Why is Amazon doing this?  I suspect that the short story frenzy had run its course, and it wasn’t attracting new readers to Kindle Unlimited.  Probably the more voracious, experimental reader, perhaps those with public transit commutes were drawn to shorter formats.  But, to expand the audience of readers, Amazon wanted to get more novels into Kindle Unlimited, since the novel is still the preferred form of most readers.

I wrote about the original Kindle Unlimited program in a blog last summer.  Here are a few things I said then (you can look them up): 

1.     “One interesting wrinkle of the program is that any book downloaded and “read” would be worth the same amount of money to the author/publisher, regardless of length.  So, a 25 page (10,000 word) $0.99 short story ebook would pay the writer as much as a 500 page (200,000 word) $3.99 epic length novel…it would probably be more profitable for the writer/publisher to have short books downloaded by subscribers, but have longer books purchased by non-subscribers.”

That’s basically what happened – writers put short works in KU, and even cut up longer works for KU (i.e. serialized).  However, many kept their novel length works out of KU, so that they could be on multiple platforms (Kobo, Apple, etc.).

2.     “One wonders how long Amazon will maintain the 5 days out of each 90 days that a writer/publisher can offer books for free, if enrolled in KDP Select…It seems to me that it would be to Amazon’s advantage to drop “free” in the near future, as that would encourage cost-sensitive voracious readers to sign up for Kindle Unlimited…Note that if Amazon does abandon “free”, it will probably be done incrementally, in stages over a year or two.

We are still waiting to see how this will play out.  So far, there is no indication that Amazon intends to drop free promotions.

3.     “Another interesting aspect of Amazon Unlimited is that, as of the date of the writing of this blog (July 21, 2014), none of the “big five” publishers have signed on to the program (Penguin/Random House, Harper-Collins, Hachette, MacMillan, and Simon and Schuster).  That primarily leaves books produced by the mid-size publishers to independent/self-published writers.”

As far as I know, that’s still true.

4.     “Amazon, as always, will be watching their data carefully, refining their algorithms and adjusting their business strategies in the manner that they feel best advantages them.”

Clearly, they have done just that.

5.     “As for our little venture, Dodecahedron Books will enrol some of our shorter fiction in Amazon Unlimited, hoping it gets some downloads and drives some business to the longer books, like the Kati of Terra series and the Witches’ Stones series.  Other than that, it is a matter of observe, write, publish and try to enjoy the ride…”
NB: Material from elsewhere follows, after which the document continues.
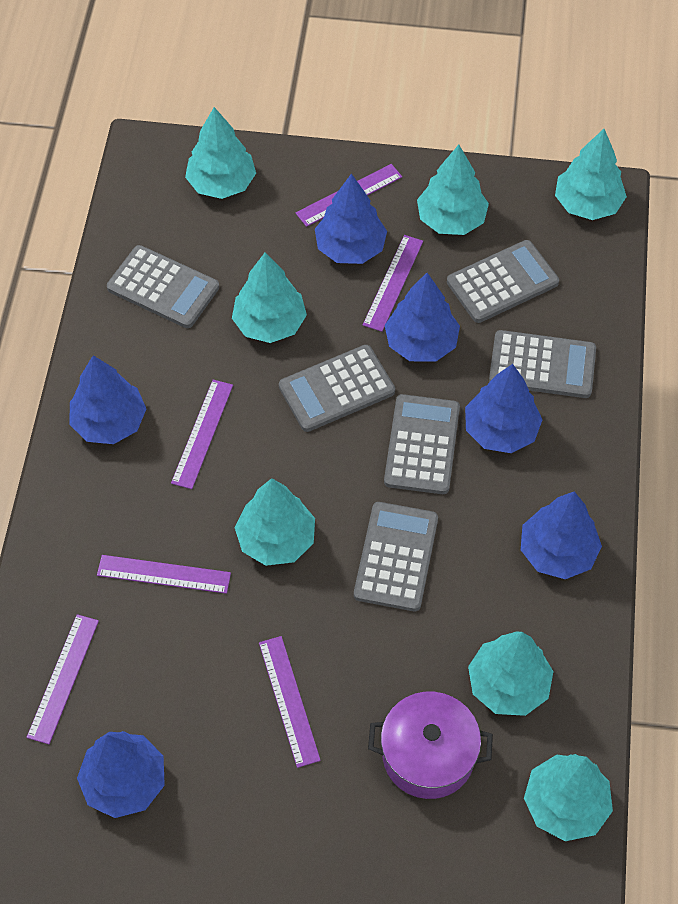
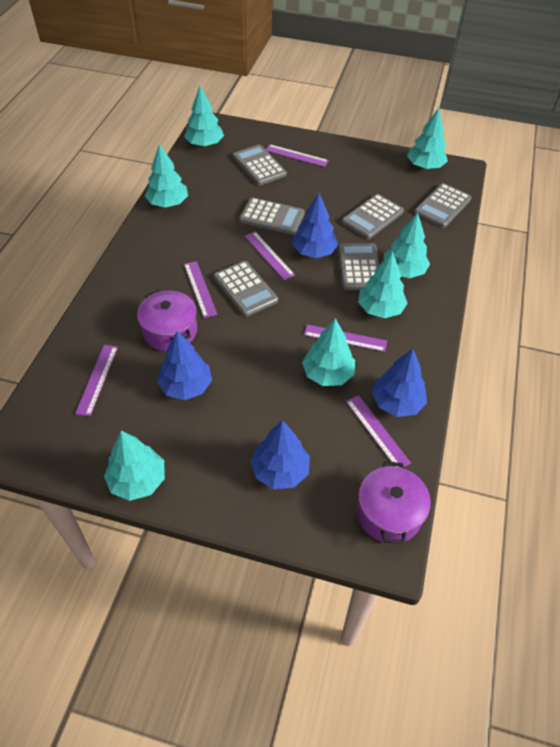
blue tree: [69,355,146,444] [77,731,165,818] [315,174,387,264] [385,273,460,362] [465,364,542,453] [521,491,602,579] = 6 -> [157,331,212,400] [251,420,310,489] [292,193,338,258] [372,349,427,417] = 4
purple pot: [368,692,493,799] = 1 -> [137,290,197,352] [357,461,431,544] = 2

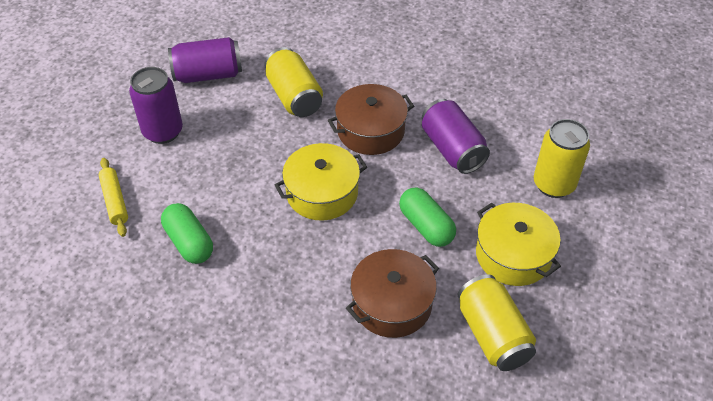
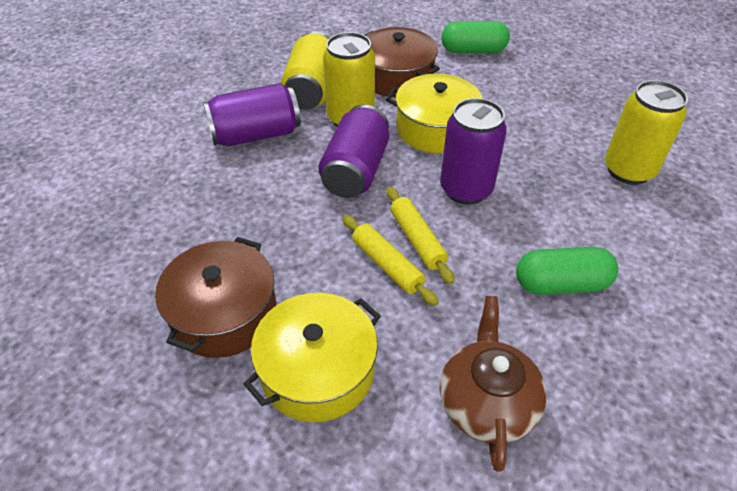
brown teapot: none = 0 -> [439,296,547,472] = 1
yellow rolling pin: [99,158,128,237] = 1 -> [343,215,439,306] [387,187,454,284] = 2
We did enrol quite a few short stories in KU and they had some decent success, both on their own and in helping to introduce some readers to our longer fiction.  Indeed, we eventually enrolled that longer fiction in KU, as well.  Our novel to short story ratio of borrows was 54:46, so assuming that things stay the same (though they never do), we will actually do better under the new payment regime.

In conclusion, I would just reiterate what I said last year about our relationship with Amazon:

Observe, write, publish and enjoy the ride.